Questionado pelo aQui, Furtado justificou a mudança afirmando que era preciso nomear “alguém que conhecesse o trabalho”. “Com o afastamento obrigatório por ser candidata a vereadora em Volta Redonda, foi necessário a contratação de uma pessoa para desempenhar as funções, antes exercidas por ela. Com o período de pandemia, buscamos a alternativa de nomear alguém que já conhecia o trabalho e estava sempre acompanhando as atividades. Nesse caso, Cristóvão Ferreira assumiu a vaga”, explicou.
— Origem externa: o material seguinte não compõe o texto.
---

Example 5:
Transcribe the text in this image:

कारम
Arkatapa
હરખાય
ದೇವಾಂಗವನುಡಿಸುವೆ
No entanto, não há registro de que Cristóvão tenha trabalhado anteriormente no gabinete do parlamentar. Portanto, as chances de “conhecer o trabalho” seriam remotas.
O deputado também afirmou que Cristóvão só trabalha na campanha da esposa depois do horário do expediente, como determina a lei. “Assim como todos os assessores, Cristóvão pode participar das atividades políticas da esposa nos horários que não coincidam com suas atividades pelo gabinete de Volta Redonda. Não há nada de ilegal ou imoral nisso”, entende Furtado, discordando da tese de alguns eleitores que definem a jogada como imoral.

Clima ruim
E não é só em Volta Redonda que o clima anda estranho para Furtado. Em Resende, uma colaboradora do deputado foi “enquadrada” por um ex-correligionário do parlamentar enquanto fazia campanha para o candidato a prefeito Cristiano Gonçalves, do Republicanos, que tem o apoio de Furtado.

Segurando fortemente a mulher pela cintura, o major reformado do Exército Alcindo Grassi – candidato a vice na chapa do ex-prefeito de Resende, Sílvio de Carvalho (PDT) – chama Furtado de “traidor”, enquanto a colaboradora o acusa de ser de “um partido de esquerda”, o PRTB, no caso. A discussão se estende por alguns minutos, e mostra como Furtado está pisando em ovos em Resende, forte reduto bolsonarista. Com a expulsão de Bolsonaro do PSL, partido pelo qual o presidente e Furtado foram eleitos, a cisão parece ter atingido os correligionários de ambos, que se acusam mutuamente de traidores.
Pelo visto, a onda que elegeu vários candidatos bolsonaristas com o discurso da moralização virou um enorme mar revolto.